I'm struggling to find a solution for the following problem:
Let $f$ be an absolutely continuos function on [a,b], let $\mu$ be a bounded Borel measure on [a,b], and let $\Phi_\mu(t)=\mu([a,t))$ with $\Phi_\mu(a)=0$. Prove $$\int_{[a,b]}f(t)\mu(dt) = f(b)\Phi_\mu(b+)-\int_a^bf'(t)\Phi_\mu(t)dt$$, where $\Phi_\mu(b+)=\lim_{y\to b^+}\Phi_\mu(y)$
Obviously, this is some kind of integration by parts formula which per se is not hard to prove, but I have no idea how to use the general distribution function $\Phi_\mu$.
Any help is highly appreciated, thank you very much!
We have $$\Phi_{\mu}(t) = \int_{[a,t)} ~ \mu(ds) = \int_{[a,b]} 1_{[a,t)}(s) \mu(ds)$$ where $1_{[a,t)}(s) = 1$ if $s \in [a,t)$ and $0$ elsewhere.
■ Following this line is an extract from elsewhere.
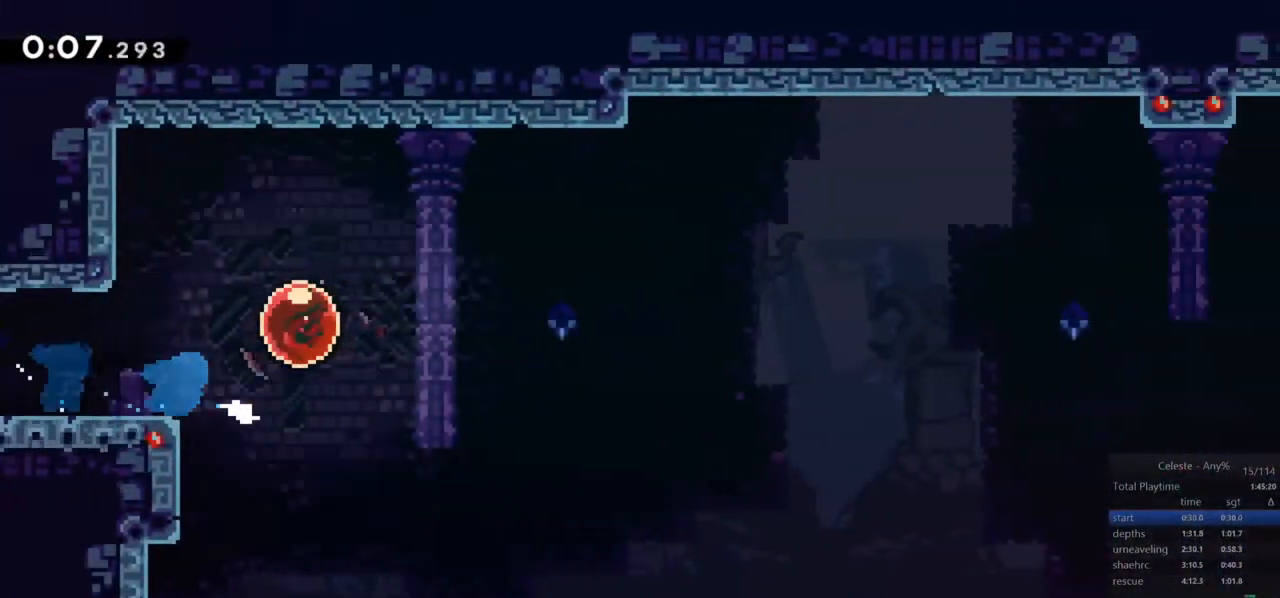
{"keys": ["down", "right"], "events": [[50, "jump", "up"], [200, "dash", "up"], [433, "down", "down"]]}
Hence, $$\int_a^b f'(t) \Phi_{\mu}(t) ~ dt = \int_a^b \int_{[a,b]} f'(t)1_{[a,t)}(s) \mu(ds) dt$$ Applying Fubini's theorem (the outer integral should be seen as a Lebesgue integral) yields $$= \int_{[a,b]} \int_a^b f'(t) 1_{[a,t)}(s) ~ dt ~ \mu(ds) = \int_{[a,b]} \int_a^b f'(t) 1_{(s,b]}(t) ~ dt ~ \mu(ds) = \int_{[a,b]} \int_s^b f'(t) ~ dt ~\mu(ds)$$ Here we used that $1_{[a,t)}(s) = 1$ iff $a \leq s < t \leq b$ which is equivalent to $1_{(s,b]}(t) = 1$. The inner integral can be computed using the fundamental theorem of calculus and we get $$= \int_{[a,b]} f(b) - f(s) ~ \mu(ds) = f(b) \Phi_{\mu}(b) - \int_a^b f(t) ~ \mu(dt)$$ which gives the desired formula.
However, I'm not quite sure why one would take the limit from above ($\Phi_{\mu}(b+)$) and not the limit from below.